Yeshayahu Leibowitz. (Bracha L. Ettinger/CC-BY-SA 2.5)
Yeshayahu Leibowitz. (photo: Bracha L. Ettinger/CC-BY-SA 2.5)

And yet, we return to our original premise: why is the current atmosphere any different than the years and decades past? People have been declaring Leibowitz’s prophesy fulfilled for over four decades now. Maybe there has been no dramatic turn for the worse. Maybe we are simply witnessing the latest dip in the depressing trajectory we’ve been following since June 6, 1967 — or, as many Palestinians would argue, since May 15, 1948.

At the end of the day it doesn’t really matter. Soon Israeli Right will celebrate 50 years since the occupation began, while multiple generations of Israelis and Palestinians will have never known a political system that treats all of its subjects equally. Institutional psychology teaches us that institutions are inherently averse to change, that their natural state is fighting to preserve the status quo. In Israel, that means fighting to maintain the occupation, fighting to retain military control over the West Bank, to some extent over the Gaza Strip, and on a number of levels, over the Palestinian people themselves.
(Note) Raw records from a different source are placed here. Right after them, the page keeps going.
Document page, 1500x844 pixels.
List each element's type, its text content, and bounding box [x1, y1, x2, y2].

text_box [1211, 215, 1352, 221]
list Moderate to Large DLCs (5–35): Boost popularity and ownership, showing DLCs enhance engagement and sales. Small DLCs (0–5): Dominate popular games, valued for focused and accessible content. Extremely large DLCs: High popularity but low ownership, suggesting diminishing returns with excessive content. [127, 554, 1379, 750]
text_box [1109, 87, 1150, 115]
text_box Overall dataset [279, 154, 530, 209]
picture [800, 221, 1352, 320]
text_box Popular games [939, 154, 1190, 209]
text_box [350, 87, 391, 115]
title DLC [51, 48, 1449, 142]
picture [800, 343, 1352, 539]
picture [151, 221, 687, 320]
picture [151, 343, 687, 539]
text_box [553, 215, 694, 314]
After 50 years, it is only natural to perceive anything that challenges the occupation and Jewish political supremacy, the status quo Israel’s government is fighting to preserve, as a threat to the regime. And in the popular lexicon of contemporary Israeli political thought, a threat to the current Israeli regime is a threat to the Jewish people. And that, although it may not be articulated quite in those terms, is where human rights and anti-occupation activists find themselves today.

Remembering the context

The important thing to remember, and this becomes exponentially more difficult as it becomes more personal, is that Israeli human rights and anti-occupation activists are not the ones who most need and deserve the world’s attention here. Israeli human rights activists are not under attack not because of who they are or what they believe in, they are under attack because work threatens the occupation.

And while the political atmosphere in Israel is becoming increasingly hostile to the politics of left-wing Israelis, Palestinians living under Israeli military rule have not had freedom of expression for five decades. They do not have the rights of assembly, of free speech, to vote, to enter or leave their country, to move about freely within that country, to conduct trade, to live with their chosen spouses.